### WORK INSTRUCTION
Search the entries below. Return every line that has "ORTIZ" in it.

☆ ☆ ☆ ☆ ☆

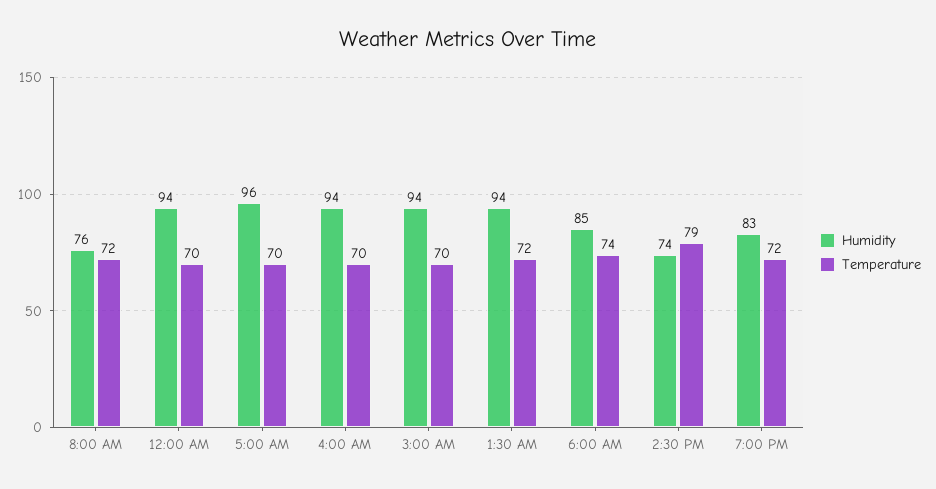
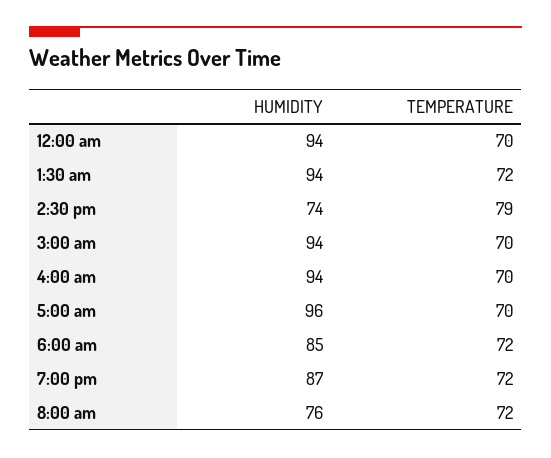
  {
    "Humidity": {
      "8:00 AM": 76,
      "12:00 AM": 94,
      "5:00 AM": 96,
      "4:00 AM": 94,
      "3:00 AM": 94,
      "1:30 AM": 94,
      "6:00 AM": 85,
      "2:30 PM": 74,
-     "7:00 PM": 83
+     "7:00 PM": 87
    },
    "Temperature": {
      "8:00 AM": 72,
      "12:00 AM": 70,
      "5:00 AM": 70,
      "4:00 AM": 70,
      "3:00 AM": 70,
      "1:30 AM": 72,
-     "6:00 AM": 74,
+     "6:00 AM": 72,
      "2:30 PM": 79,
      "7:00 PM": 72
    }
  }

☆ ☆ ☆ ☆ ☆

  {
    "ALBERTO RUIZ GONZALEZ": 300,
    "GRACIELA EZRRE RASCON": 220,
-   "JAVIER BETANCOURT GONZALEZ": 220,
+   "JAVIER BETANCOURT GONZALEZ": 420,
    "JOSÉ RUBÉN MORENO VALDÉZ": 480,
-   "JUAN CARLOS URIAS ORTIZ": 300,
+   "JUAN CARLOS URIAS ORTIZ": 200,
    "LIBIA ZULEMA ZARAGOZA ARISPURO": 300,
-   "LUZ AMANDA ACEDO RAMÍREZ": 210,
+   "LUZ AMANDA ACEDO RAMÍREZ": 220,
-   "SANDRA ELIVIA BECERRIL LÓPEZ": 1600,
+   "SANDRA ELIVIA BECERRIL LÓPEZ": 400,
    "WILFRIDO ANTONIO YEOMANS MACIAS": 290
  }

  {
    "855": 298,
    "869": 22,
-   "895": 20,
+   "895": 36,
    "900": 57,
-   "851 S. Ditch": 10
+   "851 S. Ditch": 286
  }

☆ ☆ ☆ ☆ ☆

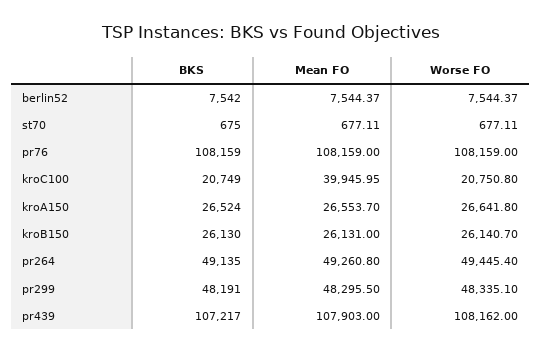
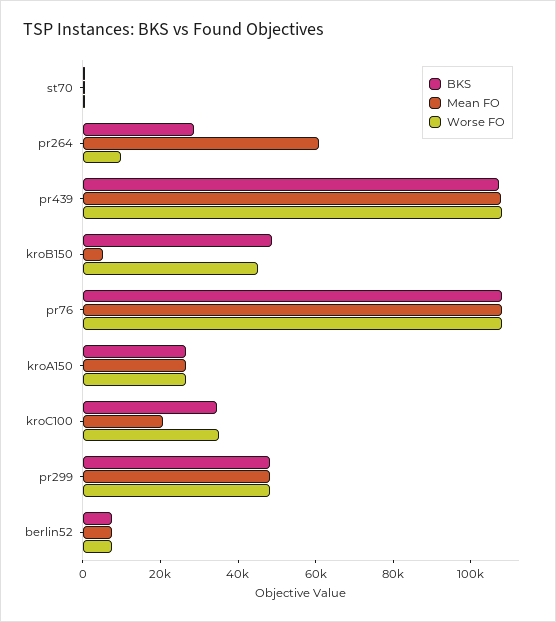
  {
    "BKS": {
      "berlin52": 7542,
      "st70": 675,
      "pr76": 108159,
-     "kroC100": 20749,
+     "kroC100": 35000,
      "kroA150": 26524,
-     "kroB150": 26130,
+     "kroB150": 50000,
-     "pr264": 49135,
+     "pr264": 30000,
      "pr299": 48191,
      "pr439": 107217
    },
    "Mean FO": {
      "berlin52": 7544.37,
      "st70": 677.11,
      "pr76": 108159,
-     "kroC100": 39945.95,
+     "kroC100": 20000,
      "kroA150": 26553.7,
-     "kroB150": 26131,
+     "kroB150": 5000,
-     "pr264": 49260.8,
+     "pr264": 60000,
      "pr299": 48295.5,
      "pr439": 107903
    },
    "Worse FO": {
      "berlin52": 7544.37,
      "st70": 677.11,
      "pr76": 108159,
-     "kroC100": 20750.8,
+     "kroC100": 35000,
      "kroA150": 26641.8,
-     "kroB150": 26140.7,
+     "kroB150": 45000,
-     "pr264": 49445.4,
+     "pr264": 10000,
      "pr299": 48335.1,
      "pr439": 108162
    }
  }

☆ ☆ ☆ ☆ ☆

### ANSWER SECTION
-   "JUAN CARLOS URIAS ORTIZ": 300,
+   "JUAN CARLOS URIAS ORTIZ": 200,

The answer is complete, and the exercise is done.